Odd Weeds
Aug 3 2016
Odd weeds
keep poking through the deck,
squeezing in-between the planks
and opening their leaves
to drink in the sun.
It sits 6 feet high
above a dark enclosed space
containing who-knows-what.
I imagine spiders and snakes
and something that recently died,
slowly decomposing
in the cool dank.
Determined plants, eking out the meagre light
that sifts through the slats
and lattice-work walls.
So they must subsist on water and air
long enough to reach the sun;
as if we could survive
deprived of oxygen.
Some innate sense
tugging them upward,
then bursting out
in the glory of light.
Such is the life force;
plants that keep appearing
where I thought nothing could grow,
thin stems and pale leaves
greedy for light.
Like weeds, cracking concrete.
Like the city, after we’re gone.
How long, I wonder
until I am that ancient Mayan ruin;
crumbling stone, over-run by impassable jungle,
my clearing in the woods
reclaimed by the kingdom of plants?
Another man vs. nature poem. Which is, I admit, getting to be a rather tired trope. But I had no intention of pushing the same earnest environmental polemic. Rather, this poem arose from a simple observation, and all I could do was follow it where it took me.

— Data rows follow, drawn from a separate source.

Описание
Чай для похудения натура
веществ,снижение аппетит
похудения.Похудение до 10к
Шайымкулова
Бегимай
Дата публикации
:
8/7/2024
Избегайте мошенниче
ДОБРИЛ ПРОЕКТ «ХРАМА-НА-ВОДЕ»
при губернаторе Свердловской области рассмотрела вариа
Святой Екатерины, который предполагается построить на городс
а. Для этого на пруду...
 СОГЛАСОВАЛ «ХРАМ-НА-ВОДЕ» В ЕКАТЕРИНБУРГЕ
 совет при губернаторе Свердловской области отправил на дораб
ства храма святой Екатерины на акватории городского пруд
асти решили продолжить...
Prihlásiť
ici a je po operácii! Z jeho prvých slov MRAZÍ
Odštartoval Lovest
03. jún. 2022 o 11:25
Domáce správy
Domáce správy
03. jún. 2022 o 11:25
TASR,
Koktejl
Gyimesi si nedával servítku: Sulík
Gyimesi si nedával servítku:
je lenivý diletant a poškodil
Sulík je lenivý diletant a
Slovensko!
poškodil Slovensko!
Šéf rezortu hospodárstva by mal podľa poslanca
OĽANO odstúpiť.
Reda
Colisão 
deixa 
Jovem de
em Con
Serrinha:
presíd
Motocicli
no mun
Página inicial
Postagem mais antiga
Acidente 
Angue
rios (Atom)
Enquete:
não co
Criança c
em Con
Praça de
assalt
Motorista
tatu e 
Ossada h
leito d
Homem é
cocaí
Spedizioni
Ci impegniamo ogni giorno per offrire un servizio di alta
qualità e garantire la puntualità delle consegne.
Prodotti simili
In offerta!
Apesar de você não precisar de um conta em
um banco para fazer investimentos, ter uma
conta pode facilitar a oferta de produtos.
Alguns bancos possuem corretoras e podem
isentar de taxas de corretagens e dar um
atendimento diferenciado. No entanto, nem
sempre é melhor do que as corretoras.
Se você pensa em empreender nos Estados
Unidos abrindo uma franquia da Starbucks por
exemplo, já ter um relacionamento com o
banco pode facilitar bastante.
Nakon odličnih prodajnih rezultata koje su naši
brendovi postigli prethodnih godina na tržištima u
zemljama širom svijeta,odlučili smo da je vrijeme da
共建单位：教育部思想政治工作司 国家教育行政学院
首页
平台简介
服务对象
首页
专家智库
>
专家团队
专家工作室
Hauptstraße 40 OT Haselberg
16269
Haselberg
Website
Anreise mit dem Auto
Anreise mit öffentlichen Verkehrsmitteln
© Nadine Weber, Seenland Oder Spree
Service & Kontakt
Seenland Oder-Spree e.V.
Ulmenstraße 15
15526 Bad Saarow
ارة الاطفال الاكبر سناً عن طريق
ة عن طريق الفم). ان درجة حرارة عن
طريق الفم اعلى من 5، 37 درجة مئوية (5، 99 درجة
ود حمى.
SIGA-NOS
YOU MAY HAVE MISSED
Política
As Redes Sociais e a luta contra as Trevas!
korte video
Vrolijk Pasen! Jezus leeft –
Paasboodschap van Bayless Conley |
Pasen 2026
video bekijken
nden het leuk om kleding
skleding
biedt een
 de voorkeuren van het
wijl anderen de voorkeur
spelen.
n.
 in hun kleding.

Archaeologists have recently discovered these lost Mayan cities by flying over the jungle and imaging them with a shallow ground-penetrating version of radar called LiDAR : it uses light instead of sound, and allows them to see patterns of vegetation and soil hidden by the dense jungle canopy. When these cities flourished, they may very well have been the high point of human civilization. And although we know these did not, other ancient civilizations that are barely remembered lasted so much longer than ours has yet existed. So whenever I see a modern skyline, with its gleaming high-rises and soaring towers, I think of obsolescence and pride: the fullness of time; how we privilege the now; the conceit of modernity.